Wtf...she should be excluded from living in any kind of "affordable housing" complexes... this is just as bad as the story I read about one of obamas relatives living in project housing! All members associated with any politician should be excluded from this type of housing (unless of course you are an intern or one of those people who go door to door promoting the politician)

Anonymous said...

High crimes and misdemeanors.
The term applies to all government officials.


"High" in the legal and common parlance of the seventeenth and eighteenth centuries of "high crimes" signifies activity by or against those who have special duties acquired by taking an oath of office that are not shared with common persons.[1] A high crime is one that can only be done by someone in a unique position of authority, which is political in character, who does things to circumvent justice. The phrase "high crimes and misdemeanors" when used together was a common phrase at the time the U.S. Constitution was written and did not mean any stringent or difficult criteria for determining guilt.
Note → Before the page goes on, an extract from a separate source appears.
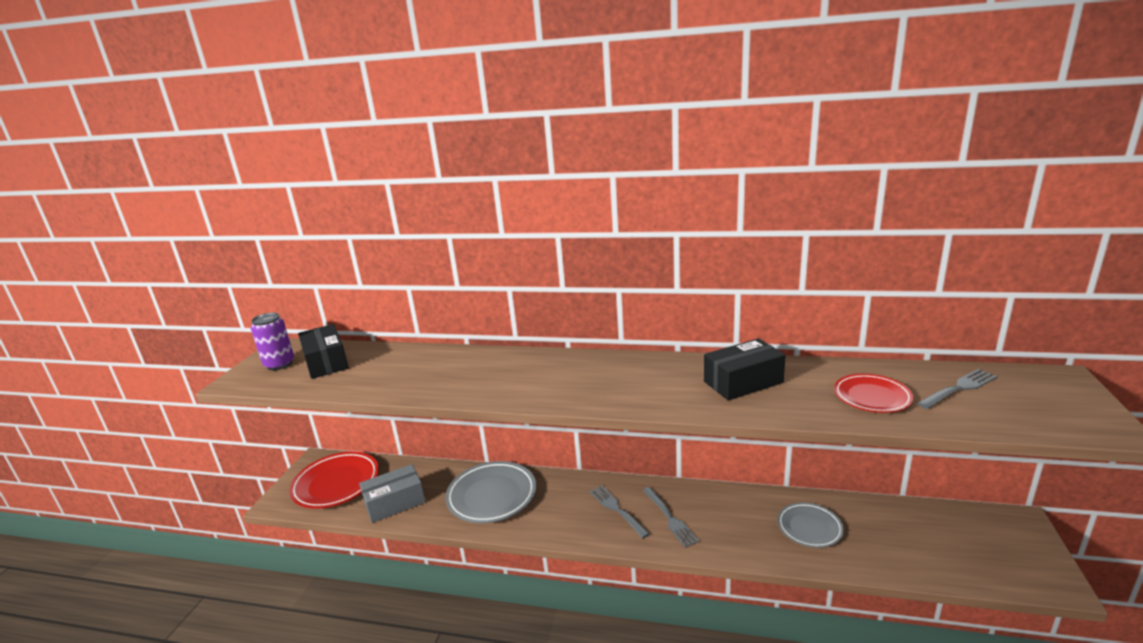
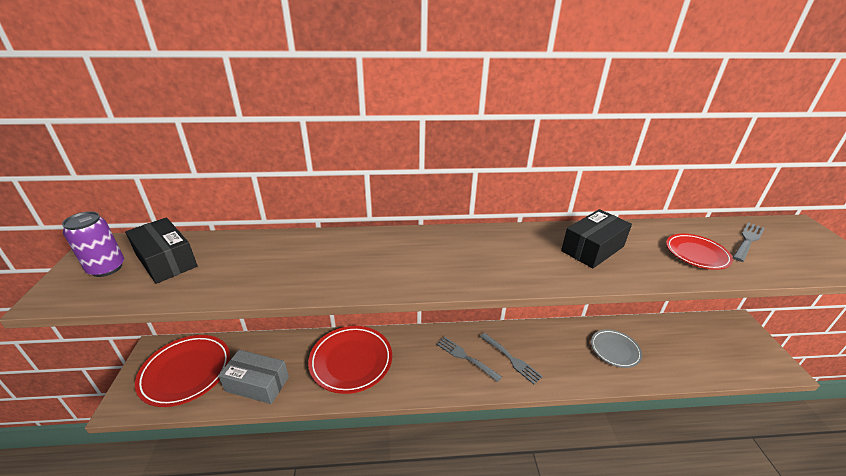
camera: 20 degrees left, 10 degrees up
(395, 503) = (257, 384): grey box -> grey box turned 60 degrees clockwise
(492, 496) = (351, 361): grey plate -> red plate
It meant the opposite. The phrase was historically used to cover a very broad range of crimes.

Anonymous said...

How is that even considered "affordable"?
----------------------

Affordability is determined as a limit on income that is no more than X% of the average income of the area.


So if you live in an area where everyone is bringing in $250k a year, and you only make $100k, you are eligible.

Affordable does NOT mean that you have to work at McDonalds to live there.

Anonymous said...

Affordable is a bullshit term.

The only way we are getting affordable housing is to cut taxes - which increases money available for rent - or to stop immigration - which cuts on demand for units.

Anonymous said...

If the problem is that organically the rent in manhattan is too high so we create some political plums at a cost to us all to give out in the way of affordable apartments that are still expensive while we allow the real neighborhoods middle class folks can live in NYC and organically afford the rent to rot,that makes no economic sense. Provide good services to the "boroughs" so middle class folks will want to live there!

Anonymous said...

If I recall correctly, Ed Koch kept his rent-controlled apartment for quite a long while, even after he got elected mayor.

Anonymous said...

If I recall correctly, Ed Koch kept his rent-controlled apartment for quite a long while, even after he got elected mayor.

Till the day he died, I believe.

Unbelievable how this stuff isn't means-tested and ethics vetted.

Anonymous said...

Collusion...corruption...crap!
That's what politicians (and their aides) are made of.
They are living proof that you can, indeed, squeeze 10 lbs of shit into a 5 lb bag.

Anonymous said...

Does it make sense to anyone that how much you pay in rent depends on how you are related by blood, marriage, partnership, etc. to someone living in an apartment in Manhattan on March 1, 1943 - 70 years ago when "temporary" rent controls were deemed necessary?